PROBLEM DESCRIPTION
Copy every line of the listing below word for word, leaving out the pictures.

_____

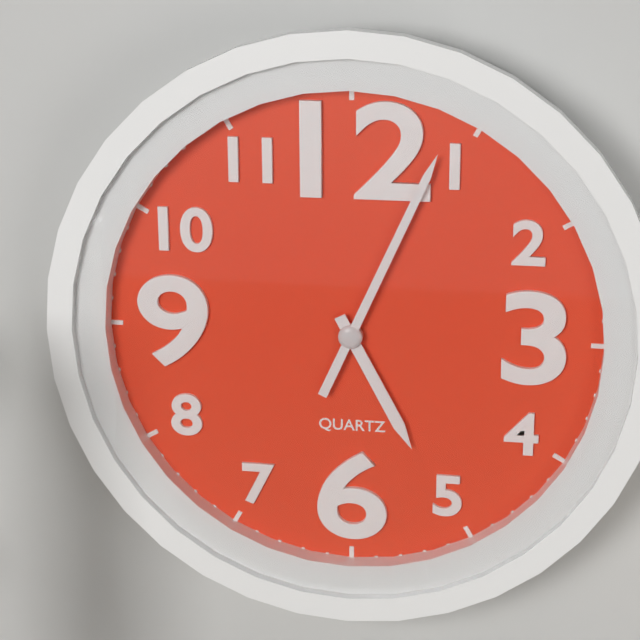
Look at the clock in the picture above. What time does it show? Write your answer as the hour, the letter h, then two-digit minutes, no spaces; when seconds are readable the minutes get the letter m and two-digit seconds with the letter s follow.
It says 5h04
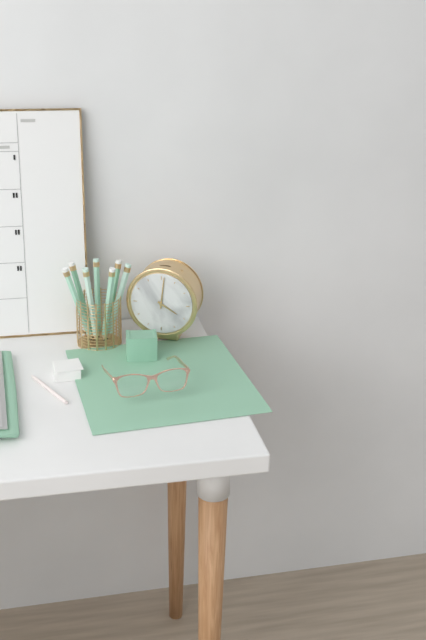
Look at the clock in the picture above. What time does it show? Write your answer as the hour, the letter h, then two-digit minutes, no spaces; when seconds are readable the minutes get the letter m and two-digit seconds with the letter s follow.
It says 4h01
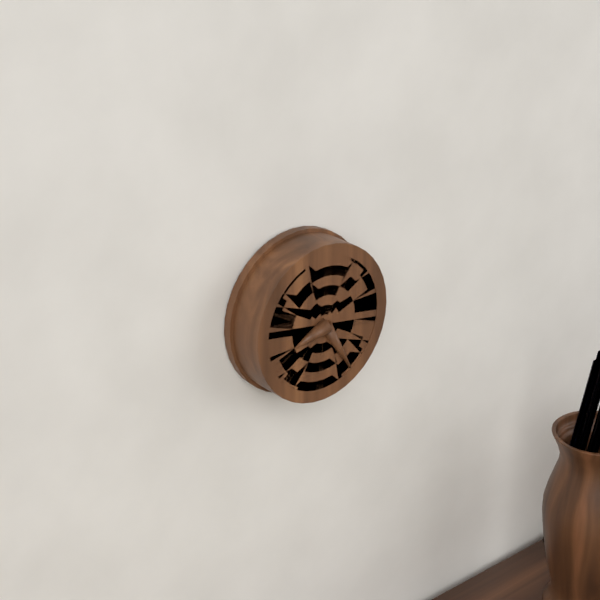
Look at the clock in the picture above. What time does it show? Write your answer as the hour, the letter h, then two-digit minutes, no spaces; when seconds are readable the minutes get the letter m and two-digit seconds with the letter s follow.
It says 8h25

_____

FINAL ANSWER
Look at the clock in the picture above. What time does it show? Write your answer as the hour, the letter h, then two-digit minutes, no spaces; when seconds are readable the minutes get the letter m and two-digit seconds with the letter s follow.
It says 5h04
Look at the clock in the picture above. What time does it show? Write your answer as the hour, the letter h, then two-digit minutes, no spaces; when seconds are readable the minutes get the letter m and two-digit seconds with the letter s follow.
It says 4h01
Look at the clock in the picture above. What time does it show? Write your answer as the hour, the letter h, then two-digit minutes, no spaces; when seconds are readable the minutes get the letter m and two-digit seconds with the letter s follow.
It says 8h25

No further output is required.